ОБЯЗАТЕЛЬНЫЕ ЗАДАНИЯ ::
(a) Кто, согласно отрывку о разгроме КПИ, возглавил выпускников КАСБУЛ, создавших студенческий союз КАМИ?
(b) Обновите часть отрывка о разгроме КПИ: всё от слов «Творилось реально чудовищное.» вниз до слов «и тысячи трупов.», заменив «Волна ненависти» на «Волна злобы».

ОТРЫВОК ::
══════════

Стремительно образовалась сеть боевых антикоммунистических организаций. Выпускники КАСБУЛ во главе с Космасом Батубарой создали студенческий союз КАМИ, старшие школьники во главе с Хусни Тамрином – союз учащихся КАППИ. Девушки объединились в КАВИ, учителя в КАГИ, рабочие в КАБИ, крестьяне в КАТИ, бизнесмены в КАПНИ, юристы в КАСИ… Дело общее, все помогли. На огромном митинге КАМИ огласилась ТРИТУРА – Три народных требования: роспуск коммунистической партии и запрет марксистско-ленинской идеологии, изгнание всех чиновников-коммунистов, снижение цен на товары массового спроса.
Творилось реально чудовищное. Понятно, что были схвачены и расстреляны Айдит, Лукман, Нжото, Супарджо, закрыты за решёткой Субандрио (вышел почти через тридцать лет) и куратор коммунистических профсоюзов Мохамад Мунир (казнён в тюрьме через двадцать лет). Но лютая жесть настигла не то что рядовых коммунистов – под топор мог лечь любой их приятель, сосед или случайный знакомый. Волна ненависти не разбирала жертв. Как именно происходили убийства лучше не описывать. Анвар Конго и Бурхан Топор и так много чего рассказали. Каждый уверял, что за ним персонально сотни и тысячи трупов.
Многие коммунисты бросились сдаваться военным и полицейским. В последней надежде, что это укроет от народной благодарности. Некоторым удавалось. Но далеко не всем.
«Расправа с КПИ, чьими бы руками она ни осуществлялась, была совершена в интересах буржуазии и крупных землевладельцев», – значится в советской монографии. Тут показательно не идеологическое заклинание, а вот это – чьими бы руками. Даже коммунистические авторы не могли скрыть решающего участия трудящихся масс в этой самой расправе с коммунистами.
Закончили ранней весной 1966 года. Из-за грозных наводнений. Верующие люди сочли это знаком свыше: хватит.
Крепость
КПИ перестала существовать раньше, уже к концу 1965-го. Антикоммунистическая молодёжь развернулась на борьбу с деморализованным президентом: «Бунг Карно 1945 года – да! Сукарно 1966 года – нет!» Военные покуривали в сторонке. Но Сарво Эдди принял статус почётного студента, и этим всё было сказано. В конце февраля демонстранты осадили президентский дворец. Охрана Сукарно открыла огонь, несколько человек погибли. Чрез месяц смогли повторить. После чего у Сукарно не осталось никаких шансов. Армейское командование предупредило, что больше не позволит стрелять в народ.

══════════

Сохранённые записи ::

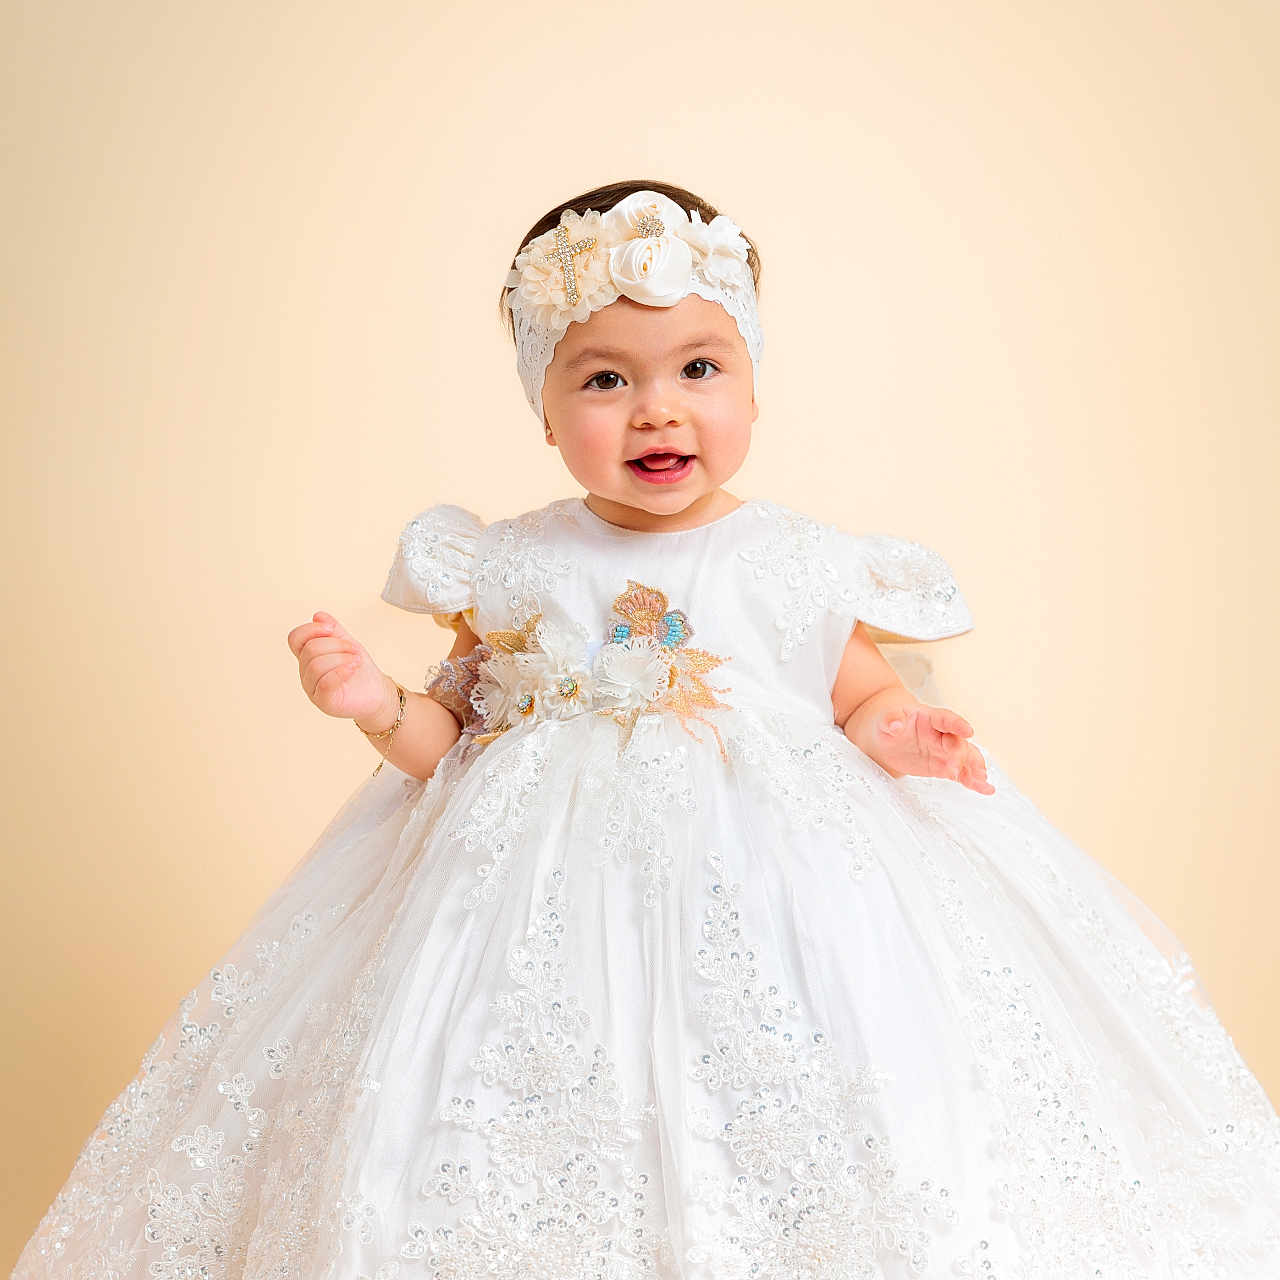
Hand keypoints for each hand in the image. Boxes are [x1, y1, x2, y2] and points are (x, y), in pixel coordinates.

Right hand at [286, 610, 395, 725]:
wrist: (377, 693)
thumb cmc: (360, 671)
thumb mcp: (348, 643)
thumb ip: (334, 630)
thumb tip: (318, 616)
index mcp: (308, 657)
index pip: (295, 638)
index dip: (311, 629)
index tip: (331, 628)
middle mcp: (307, 673)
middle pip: (310, 649)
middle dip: (337, 645)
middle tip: (354, 650)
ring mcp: (313, 688)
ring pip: (316, 665)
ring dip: (342, 658)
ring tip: (356, 661)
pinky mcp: (324, 701)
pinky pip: (325, 683)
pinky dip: (341, 672)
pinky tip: (353, 669)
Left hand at [855, 691, 995, 794]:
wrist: (886, 737)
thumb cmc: (888, 722)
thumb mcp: (884, 719)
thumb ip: (891, 720)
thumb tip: (895, 724)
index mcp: (929, 717)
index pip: (945, 719)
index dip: (957, 724)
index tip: (968, 731)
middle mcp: (941, 733)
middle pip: (956, 742)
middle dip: (959, 755)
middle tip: (955, 769)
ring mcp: (944, 750)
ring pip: (965, 758)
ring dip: (974, 769)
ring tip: (983, 781)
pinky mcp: (943, 766)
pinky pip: (961, 773)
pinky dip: (972, 780)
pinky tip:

══════════

РЕШЕНИЯ ЗАДАНИЙ ::
(a) Космас Батубара.

(b)
Творилось реально чудовищное. Понятно, что были схвачены и расстреляны Айдит, Лукман, Нжото, Супарджо, закрыты за решёткой Субандрио (вышел почти через тридцать лет) и куратор коммунистических профсоюзов Мохамад Мунир (казнён в тюрьме через двадцать лет). Но лютая жесть настигла не то что рядовых коммунистов – под топор мог лечь любой их приятель, сосед или случайный знакомый. Волна злобы не разбирала жертв. Как именно происходили убийства лучше не описывать. Анвар Конго и Бурхан Топор и так много чего рассказали. Каждый уверял, что за ним персонально сотни и тысячи трупов.